Das Black Legion Logo ist ein leicht verschlungenes „2L“, wobei die zwei für das „B“ steht. Die T-Shirts haben häufig den gesamten Markennamen mittig auf der Brust, während Trainingsanzüge etwas versteckter nur das Logo tragen.
Dazu druckt die Marke Gesichter von NSDAP-Märtyrern, nationalsozialistischer „Helden“ oder Solidaritätsbekundungen für verhaftete Nazi-Kameraden auf T-Shirts. Selbst Hitlerzitate und Liedzeilen der Rechtsrockband „Störkraft“ landen bei Black Legion auf der Kleidung.
Welche Symbole sind in Deutschland strafbar?
- das Hakenkreuz, in allen Varianten
- die doppelte Sig-Rune der SS
- der SS-Totenkopf
- Hitler-Gruß und die abgewandelte Form, der Kühnen-Gruß
- die Parole „Sieg Heil“
- sämtliche Original-Abzeichen der NSDAP, SA, SS, HJ und angeschlossenen Verbänden – ausgenommen sind Kunst, Wissenschaft, Schulunterricht, Berichterstattung und erkennbar ablehnende Darstellungen
- Beispielsweise die Odalrune oder die Wolfsangel sind alte germanische Schriftzeichen und tauchen bis heute in Gemeindewappen oder bei der Bundeswehr auf. Erst als die 1994 verbotene „Wiking-Jugend“ sie als Erkennungszeichen nutzte, waren sie strafbar.

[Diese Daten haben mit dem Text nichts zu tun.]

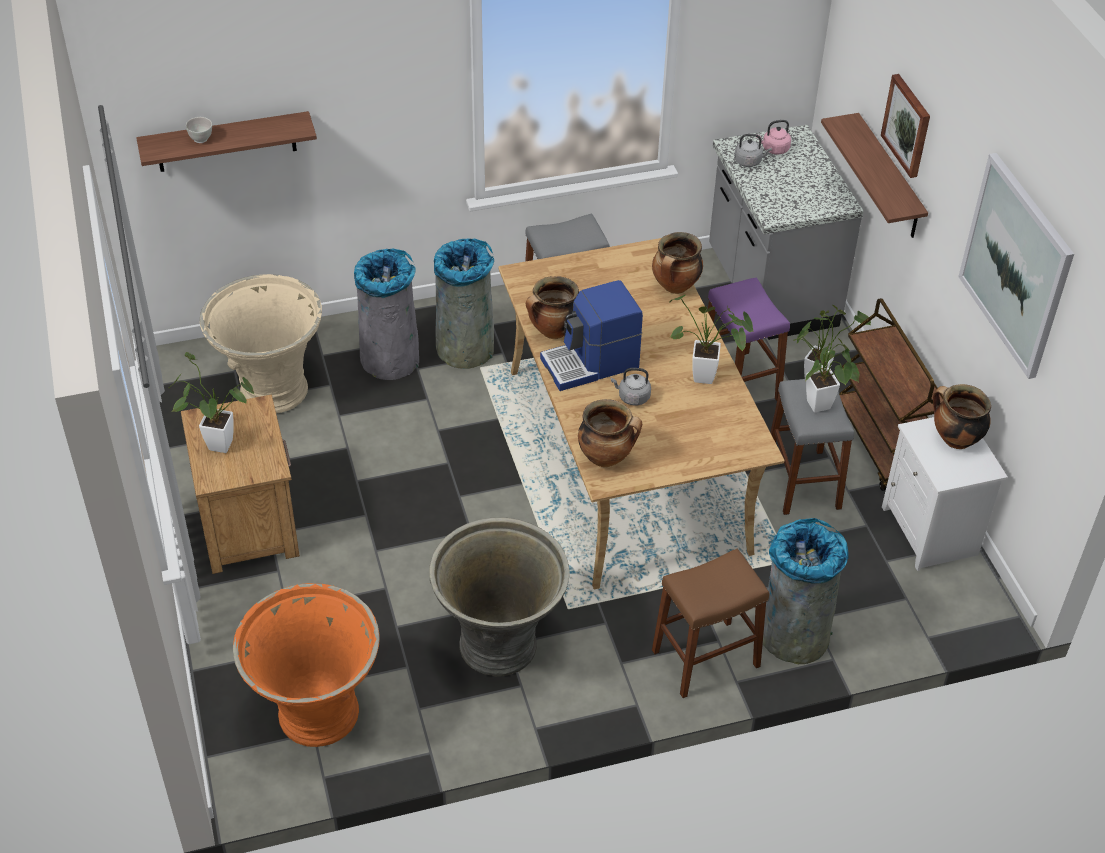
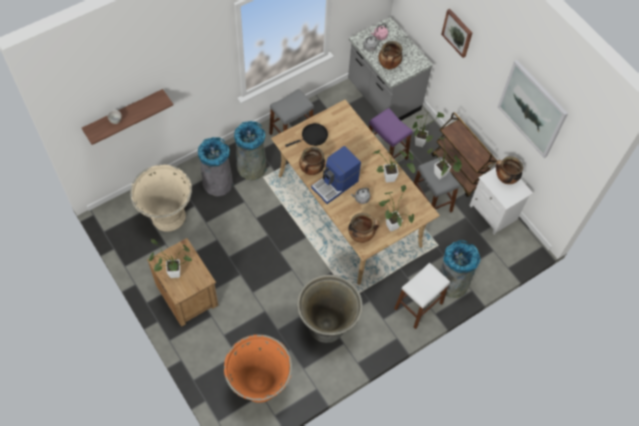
camera: 20 degrees left, 15 degrees up
cooking pot [652,232,703,294] -> cooking pot moved to [378,41,402,70]
brown stool [652,549,769,698] -> white stool [394,263,450,329]
shelf [821,113,928,238] -> none
none -> black frying pan [285,123,328,147]
none -> potted plant [379,185,414,232]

- Das Keltenkreuz spielt eine Sonderrolle. 2008 entschied der Bundesgerichtshof, dass die öffentliche Verwendung grundsätzlich strafbar ist. Denn es gilt als Symbol der rechtsextremen und verbotenen „Volkssozialistischen Bewegung Deutschlands / Partei der Arbeit“, kurz VSBD/PdA.
- die Lebensrune
- die alte Reichskriegsflagge von 1867–1921
- das Buch „Mein Kampf“, aber nur als historisches Dokument. Sollte ein Nachdruck gezielt als Propagandamittel eingesetzt werden, greift § 130 StGB: Volksverhetzung
Von Nazis unfreiwillig vereinnahmte Marken
Nicht jede Marke, die in der rechtsextremen Szene getragen wird, will dort auch sein. Die Outdoormarke „Helly Hansen“ hat das Kürzel „HH“, was die rechtsextreme Szene zu „Heil Hitler“ umdeutet. Bei „New Balance“ interpretiert die Szene das große „N“ auf den Sneakern zu „Nationalsozialismus“. Die Marke „Fred Perry“ liefert mit dem Lorbeerkranz ein vermeintliches Siegessymbol.
Auch „Lonsdale“ hat die Buchstabenfolge „NSDAP“ im Namen, nur sichtbar bei offener Jacke. Schon vor über zwanzig Jahren versuchte „Lonsdale“ mit der Kampagne „Lonsdale loves all colours“ die Reißleine zu Rechts ziehen und verfügte einen Lieferstopp an bekannte Neonazi-Läden. Laut Unternehmensangaben führte das allein in Sachsen zu einem Umsatzrückgang von 75 Prozent.